Risikofaktor Währung
Wer sein Geld beispielsweise in China investiert, der muss als Europäer oder US-Amerikaner mit einer Aufwertung des Renminbi (chinesische Volkswährung) rechnen. Das klingt erstmal wie ein zusätzlicher Geldsegen. Denn schließlich würde eine Sachanlage in China teurer für ausländische Investoren. Auf der anderen Seite schadet eine Aufwertung der Inlandswährung dem Wachstum des Landes und in der Folge verlöre China an Wachstumsstärke. Den Nettoeffekt einer Währungsschwankung kann man nicht vorhersagen. Unter dem Strich bleibt vermutlich ein hohes zusätzliches Risiko. Auch in Brasilien gibt der “Real” Währungsexperten immer wieder neue Rätsel auf.
Richtig ist in jedem Fall, dass Veränderungen der Währungsrelationen immer zusätzliche Risiken für das Wachstum mit sich bringen. Und gerade bei den BRICs werden inzwischen hohe Wachstumserwartungen gehandelt und jede negative Überraschung kann einen kurzfristigen Erdrutsch an den Börsen auslösen. Oft wird auch das Thema Inflation im Land einfach ausgeblendet.
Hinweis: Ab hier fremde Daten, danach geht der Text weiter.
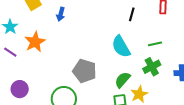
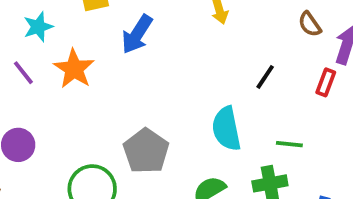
blue arrow: (61, 14) -> (137, 34), size x1.5
orange star: (35, 42) -> (74, 69), turned -30

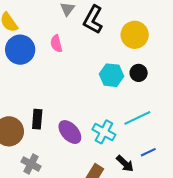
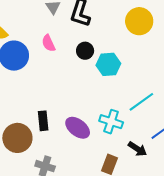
yellow circle: (135, 35) -> (139, 21), moved
black circle: (139, 73) -> (85, 51), moved

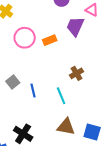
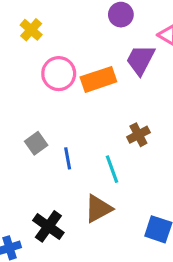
orange rectangle: (50, 40) -> (98, 79), size x1.5
brown triangle: (66, 127) -> (98, 209), moved, turned -42

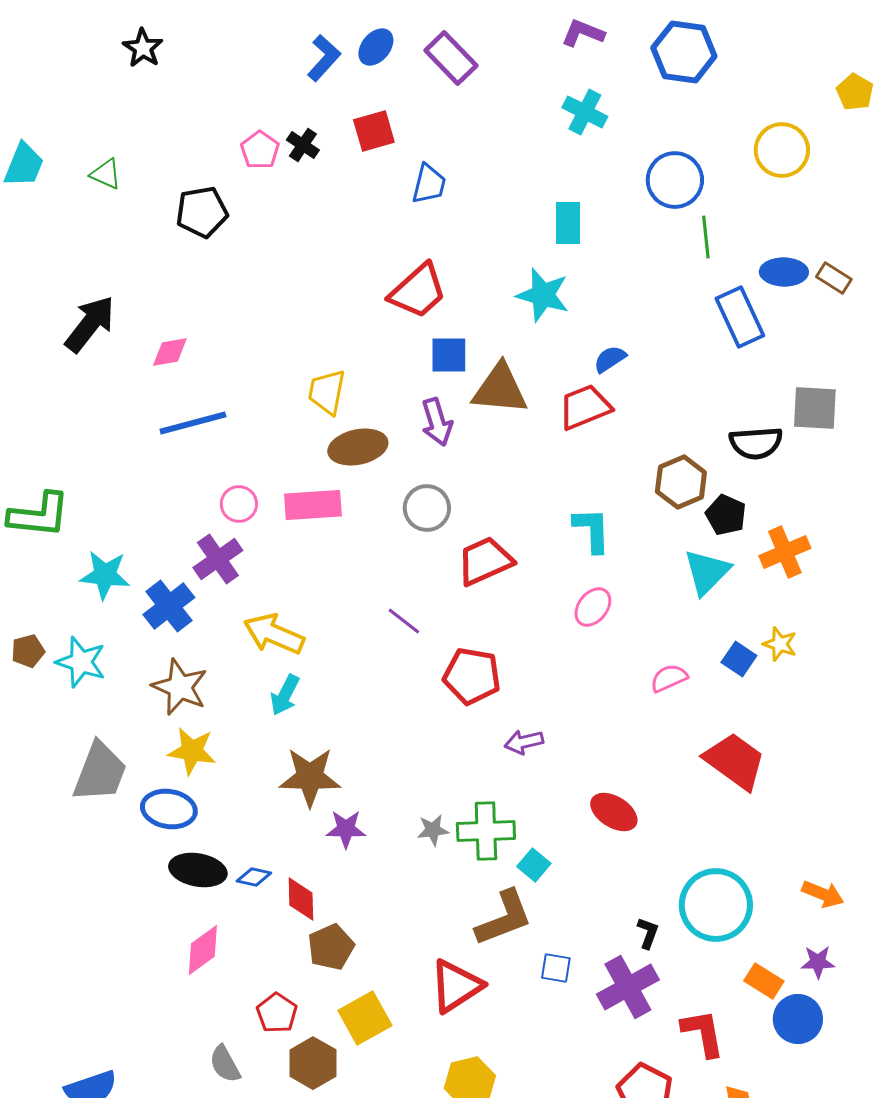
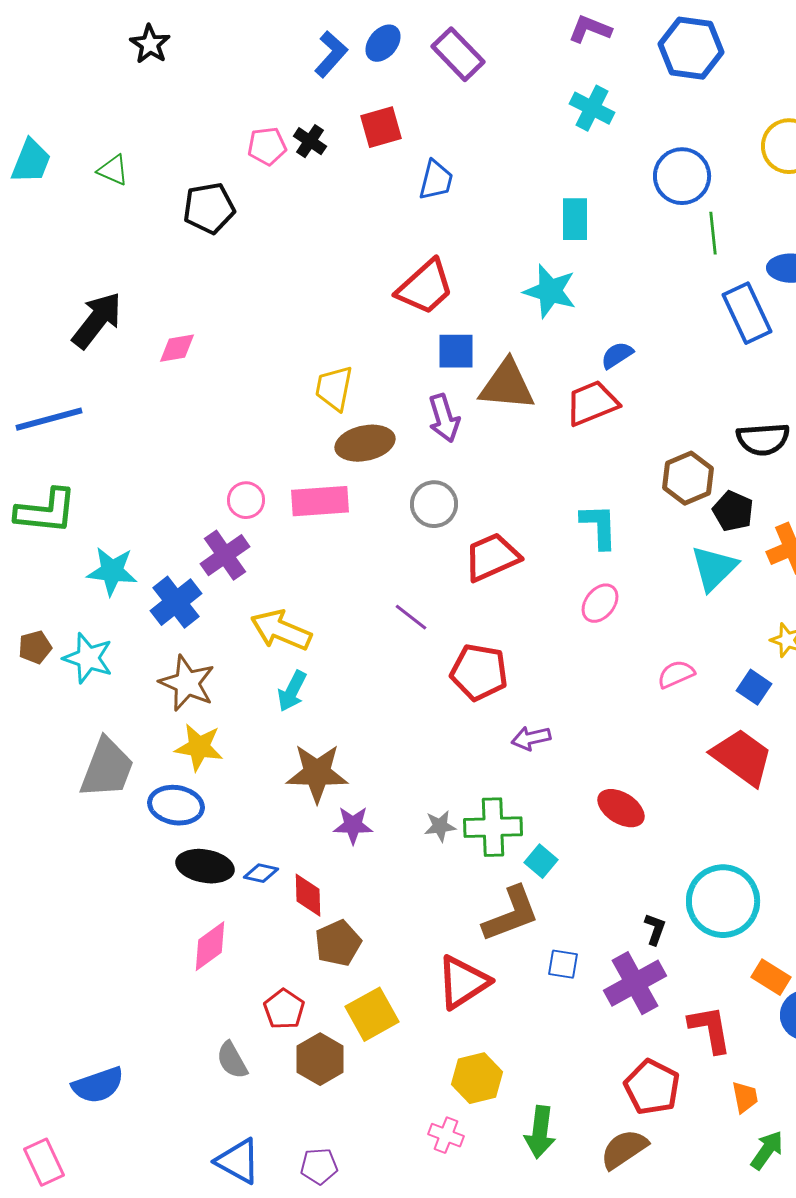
pink pentagon: (260, 150) -> (267, 146), turned 30
blue line: (193, 423) -> (49, 419), moved
blue square: (739, 659) -> (754, 687), moved

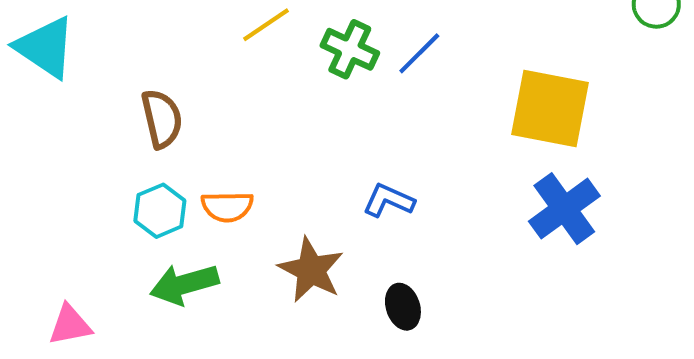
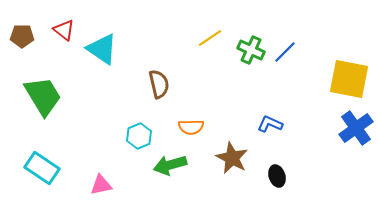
cyan hexagon: (160, 211) -> (139, 136), moved
pink triangle: (70, 325) -> (101, 185), moved

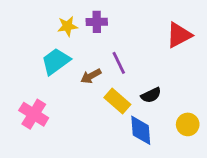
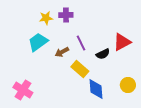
red triangle: (179, 35) -> (122, 42), moved
black semicircle: (151, 95) -> (103, 54), moved
pink cross: (34, 114) -> (23, 90), moved

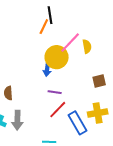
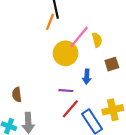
blue arrow: (47, 69) -> (87, 77), moved
brown square: (99, 81) -> (112, 64), moved

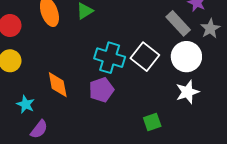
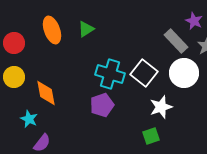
orange diamond: (58, 85) -> (46, 93), moved
white star: (187, 92) -> (161, 107), moved

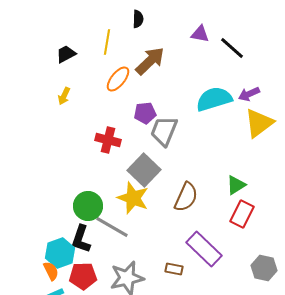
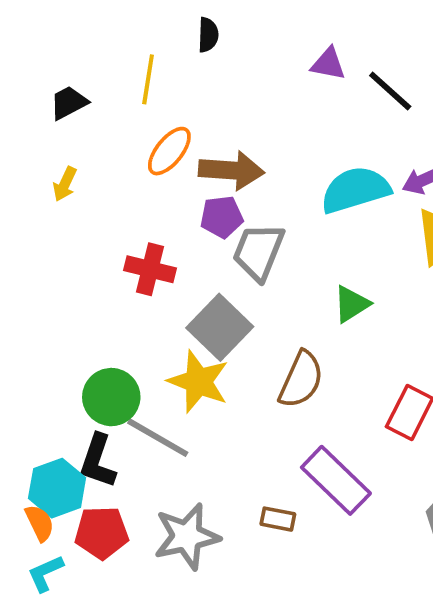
brown arrow: (150, 61) -> (231, 170), moved, turned 48
green triangle: (236, 185) -> (351, 304), moved

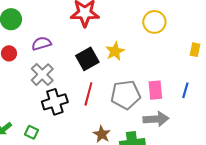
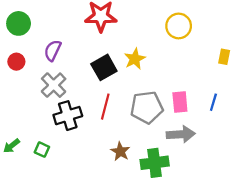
purple semicircle: (41, 44) -> (53, 50), turned -48

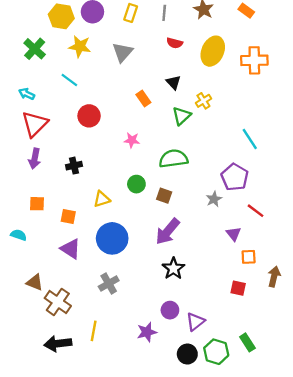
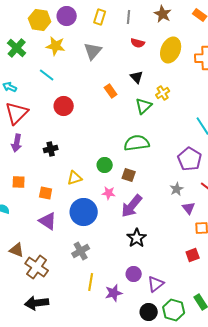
pink star: (132, 140) -> (109, 193), moved
gray star: (214, 199) -> (177, 189), moved
red square: (238, 288) -> (193, 255), turned -32
yellow line: (94, 331) -> (91, 282), moved

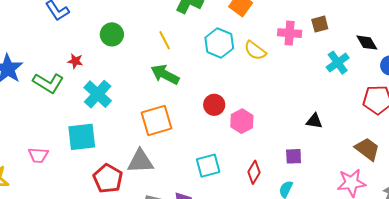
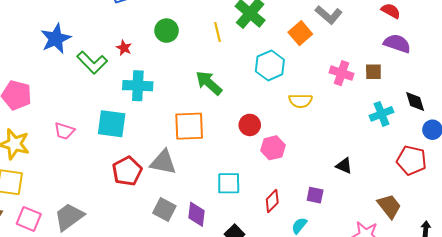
yellow line: (165, 40) -> (218, 32), moved
yellow semicircle: (255, 51) -> (300, 101), moved, turned -50
cyan cross: (98, 94) -> (138, 86), turned 36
Risikofaktor Börsenpräsenz
Gelegentlich sollten sich Anleger die alten Anlagegrundsätze von Mark Mobius in den Emerging Markets in Erinnerung rufen: Wer profitiert zuerst von einer anspringenden Wirtschaft? Infrastrukturanbieter, Finanzwerte und Konsumtitel. Dummerweise sind in den BRIC-Ländern die meisten börsennotierten Titel Rohstoff-Unternehmen, Mineralölkonzerne und Industrieunternehmen. Anleger laufen also Gefahr, gar nicht vollständig an einer positiven Entwicklung des Landes teilzuhaben. Stattdessen könnten die Investments in die wenigen schon börsennotierten Unternehmen in einer Blase enden, die in einigen Jahren jäh zerplatzt. Den vermeintlichen Gründerunternehmer im indischen Hinterland, der in Zukunft einmal Microsofts Vorherrschaft im Computermarkt in Frage stellt, findet man vermutlich noch nicht auf dem Kurszettel. Vielleicht spricht Mark Mobius gerade mit ihm in einem dieser altmodischen Hintergrundgespräche.
Aber auch Mark Mobius ist nicht immer erfolgreich. Manchmal sogar gar nicht: Er ist als Manager des Templeton Thailand Fund von den aktuellen Ereignissen in Thailand ebenfalls kalt erwischt worden. Er ist schließlich Kummer mit den Emerging Markets gewohnt: Seit Auflegung 1997 ist der Fonds noch immer mit über 19 Prozent (Stand: 31. August 2006 Basis Euro) im Minus.
Immerhin: Mobius ist auch für einen BRIC-Fonds verantwortlich und der schaffte in diesem Jahr laut Homepage der Fondsgesellschaft ein Plus von 12,9 Prozent. Übrigens: Wer in den letzten 52 Wochen in europäische Standardwerte investiert hat, der konnte ein Plus von etwa 17 Prozent erzielen - gemessen am DOW Jones Euro Stoxx 50 Index.